Money Laundering vs Coming Clean
Here is some news that is not going to come as a shock. Not everybody involved in disputes after relationship breakdown is honest in disclosing their financial positions. Despite the fact that the Family Law Act imposes a duty of full and frank financial disclosure, people do not always comply. Part of the job of a good family lawyer is to do his or her best to ensure that disclosure is made, but what happens when it isn't?
The Family Law Act provides that if a court is satisfied that there has been a miscarriage of justice by reason of fraud or suppressing evidence including failure to disclose, false evidence or any other circumstance, then the court orders can be set aside or changed. So if you feel that you have been cheated, you have to show that there was a miscarriage of justice and that it was caused by fraud or suppression of evidence or failure to disclose relevant information or falsity. There are other grounds as well but the purpose of this article is to address dishonesty.

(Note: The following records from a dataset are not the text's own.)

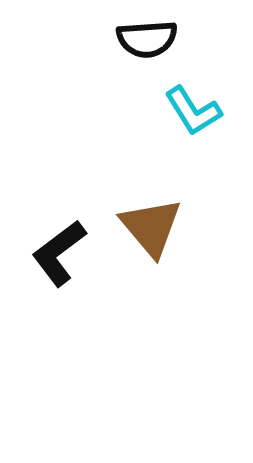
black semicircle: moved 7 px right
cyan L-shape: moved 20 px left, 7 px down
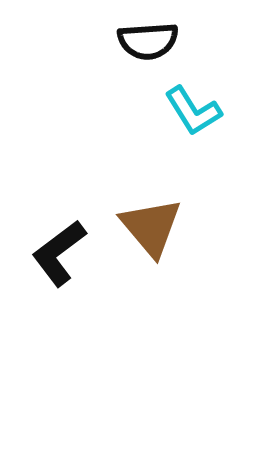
black semicircle: moved 1 px right, 2 px down
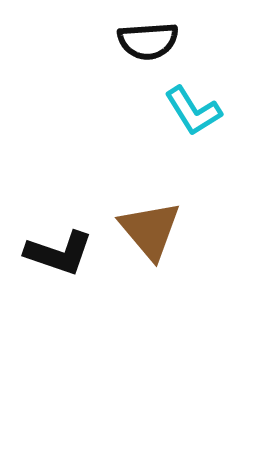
brown triangle: moved 1 px left, 3 px down
black L-shape: rotated 124 degrees counterclockwise
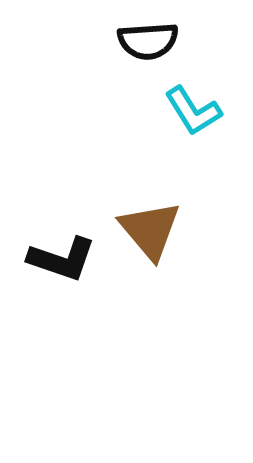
black L-shape: moved 3 px right, 6 px down
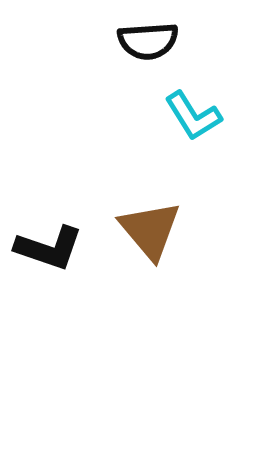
cyan L-shape: moved 5 px down
black L-shape: moved 13 px left, 11 px up
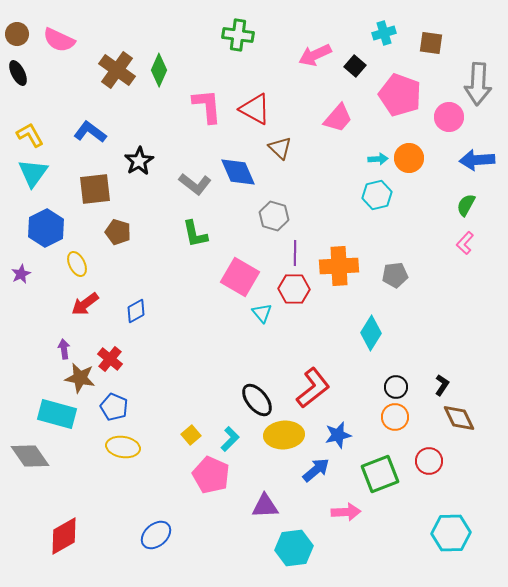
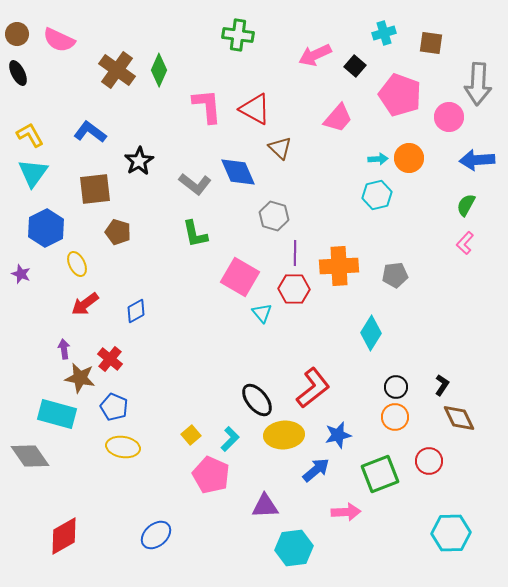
purple star at (21, 274): rotated 24 degrees counterclockwise
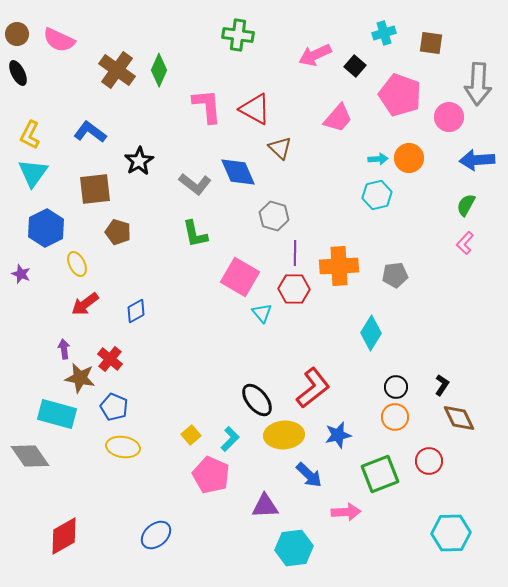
yellow L-shape at (30, 135): rotated 124 degrees counterclockwise
blue arrow at (316, 470): moved 7 px left, 5 px down; rotated 84 degrees clockwise
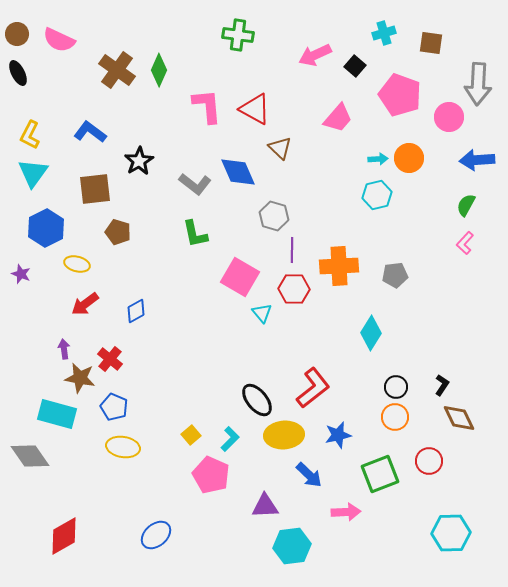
purple line at (295, 253): moved 3 px left, 3 px up
yellow ellipse at (77, 264): rotated 50 degrees counterclockwise
cyan hexagon at (294, 548): moved 2 px left, 2 px up
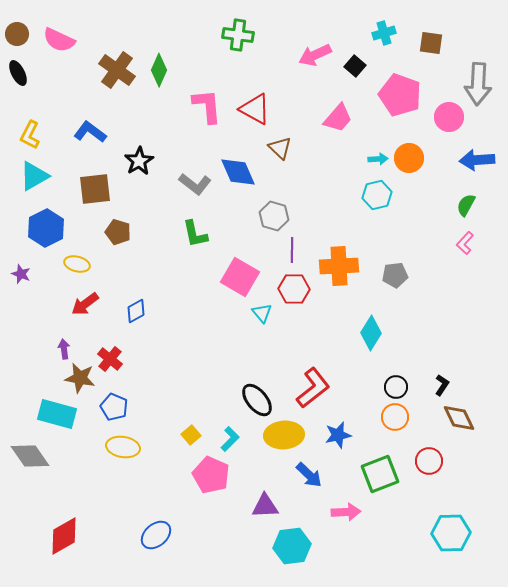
cyan triangle at (33, 173): moved 1 px right, 3 px down; rotated 24 degrees clockwise
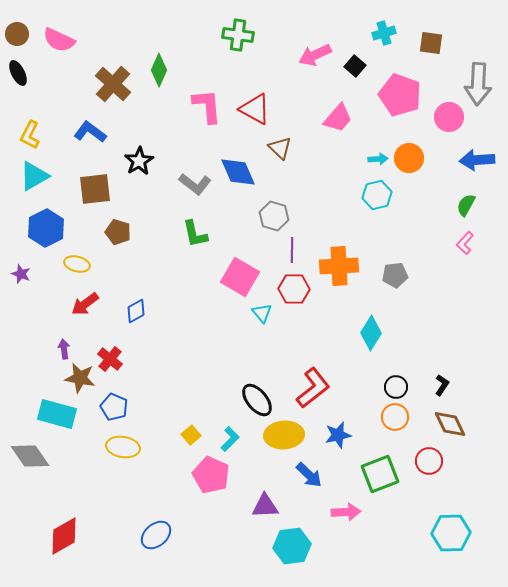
brown cross at (117, 70): moved 4 px left, 14 px down; rotated 6 degrees clockwise
brown diamond at (459, 418): moved 9 px left, 6 px down
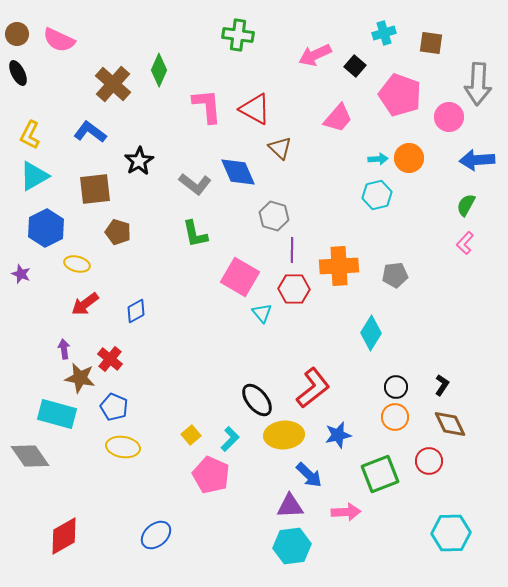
purple triangle at (265, 506): moved 25 px right
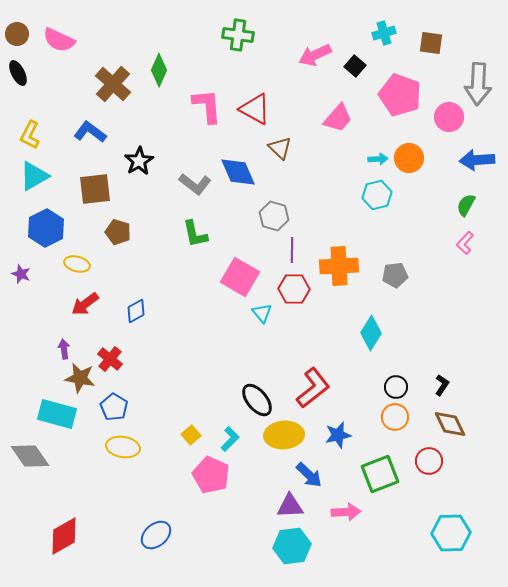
blue pentagon at (114, 407): rotated 8 degrees clockwise
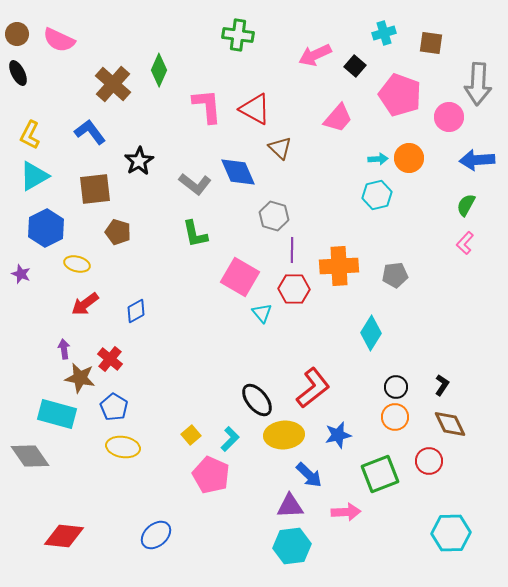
blue L-shape at (90, 132): rotated 16 degrees clockwise
red diamond at (64, 536): rotated 36 degrees clockwise
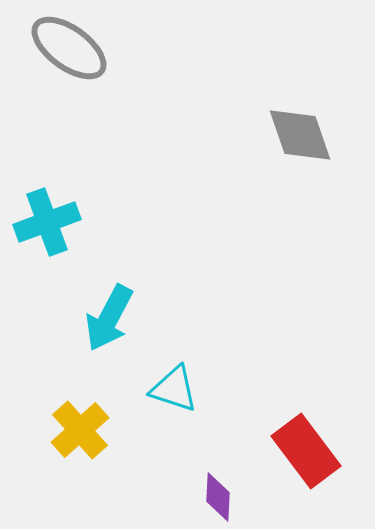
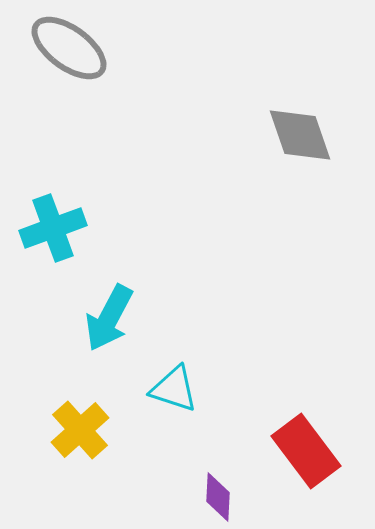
cyan cross: moved 6 px right, 6 px down
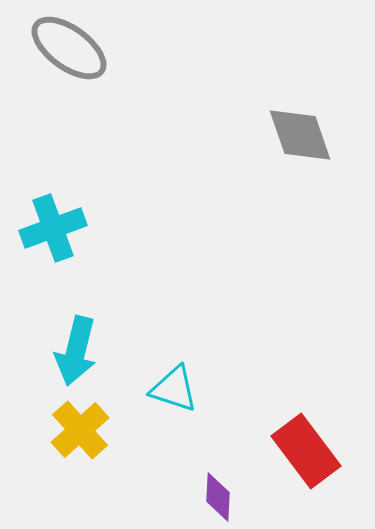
cyan arrow: moved 33 px left, 33 px down; rotated 14 degrees counterclockwise
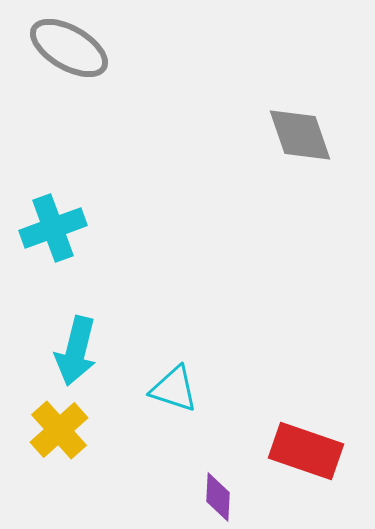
gray ellipse: rotated 6 degrees counterclockwise
yellow cross: moved 21 px left
red rectangle: rotated 34 degrees counterclockwise
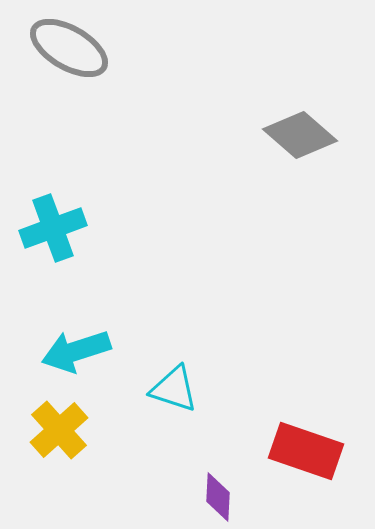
gray diamond: rotated 30 degrees counterclockwise
cyan arrow: rotated 58 degrees clockwise
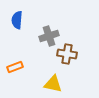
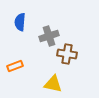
blue semicircle: moved 3 px right, 2 px down
orange rectangle: moved 1 px up
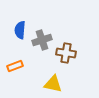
blue semicircle: moved 8 px down
gray cross: moved 7 px left, 4 px down
brown cross: moved 1 px left, 1 px up
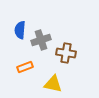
gray cross: moved 1 px left
orange rectangle: moved 10 px right, 1 px down
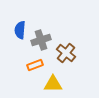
brown cross: rotated 30 degrees clockwise
orange rectangle: moved 10 px right, 2 px up
yellow triangle: rotated 12 degrees counterclockwise
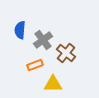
gray cross: moved 2 px right; rotated 18 degrees counterclockwise
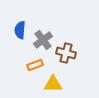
brown cross: rotated 24 degrees counterclockwise
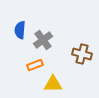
brown cross: moved 16 px right, 1 px down
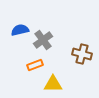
blue semicircle: rotated 72 degrees clockwise
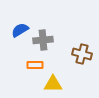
blue semicircle: rotated 18 degrees counterclockwise
gray cross: rotated 30 degrees clockwise
orange rectangle: rotated 21 degrees clockwise
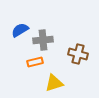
brown cross: moved 4 px left
orange rectangle: moved 3 px up; rotated 14 degrees counterclockwise
yellow triangle: moved 1 px right, 1 px up; rotated 18 degrees counterclockwise
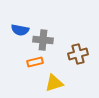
blue semicircle: rotated 138 degrees counterclockwise
gray cross: rotated 12 degrees clockwise
brown cross: rotated 30 degrees counterclockwise
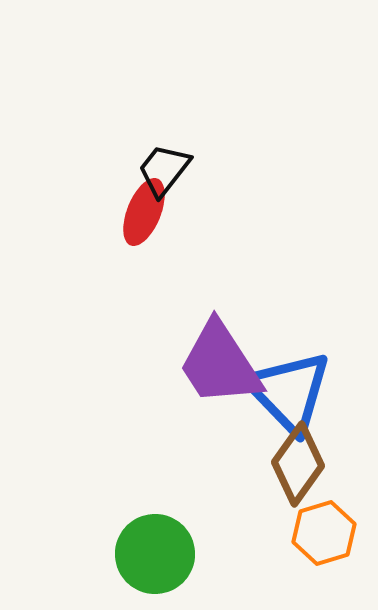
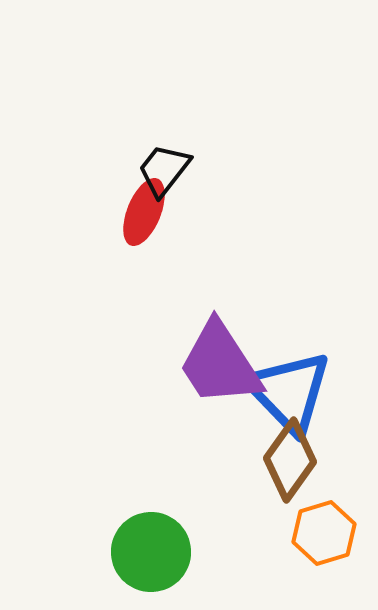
brown diamond: moved 8 px left, 4 px up
green circle: moved 4 px left, 2 px up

Miscarriage of justice really means that if the truth had been known, the court would have made substantially different orders. It applies if the court is misled or if the other party is misled. So on the face of it, the person who is misled has the job of persuading the court second time around that there was a failure to tell the truth and that it was significant enough to cause a substantial difference in outcome if the truth had been known.
Two recent cases from England have made potentially a substantial difference to the law there and it is one that perhaps might be considered here. Both cases were heard at the same time. I am indebted to Farrer & Co, leading London lawyers, for a report on the two cases of Sharland & Sharland and Gohil & Gohil. Both judgments were delivered at the same time by the highest court in the UK, the Supreme Court. Mr Sharland was a multimillionaire software developer. He told the court and his ex that his shares in a company were worth £31.5million. What he didn't say was that he was pursuing a public float of the company and that this valued the company at over £600million.
Mr Gohil had bad luck all around. Not only was his family law property settlement ripped up but he was gaoled for ten years for fraud and money laundering. During his criminal trial the prosecution found he was worth at least £35million, which is a lot more than he had told his ex wife.
Both wives asked the court to set aside the previous orders. The court did this but in doing so, it took a new step. The Supreme Court distinguished between intentional fraudulent disclosure and accidental, innocent, or negligent disclosure. If the court found that the nondisclosure was intentional, the deceived party no longer had to convince the court that there had been a miscarriage of justice: the burden of proof flipped. It was the dishonest party that then had to show the court two things:
The fraud would not have influenced a reasonable person to agree to the orders; and
Had the court known the right information, the order would not have been significantly different.
This is a really tough stand against dishonest divorcing parties. That does not apply here, because on the face of it, the person applying to set aside court orders still has to prove the miscarriage of justice and the reason why it occurred.
In the next article I want to discuss the effect of fraud or failures to disclose information on prenuptial agreements or financial agreements and whether the burden of proof can be flipped in those circumstances.
In the meantime, the English courts have taken a step in favour of transparency and honesty.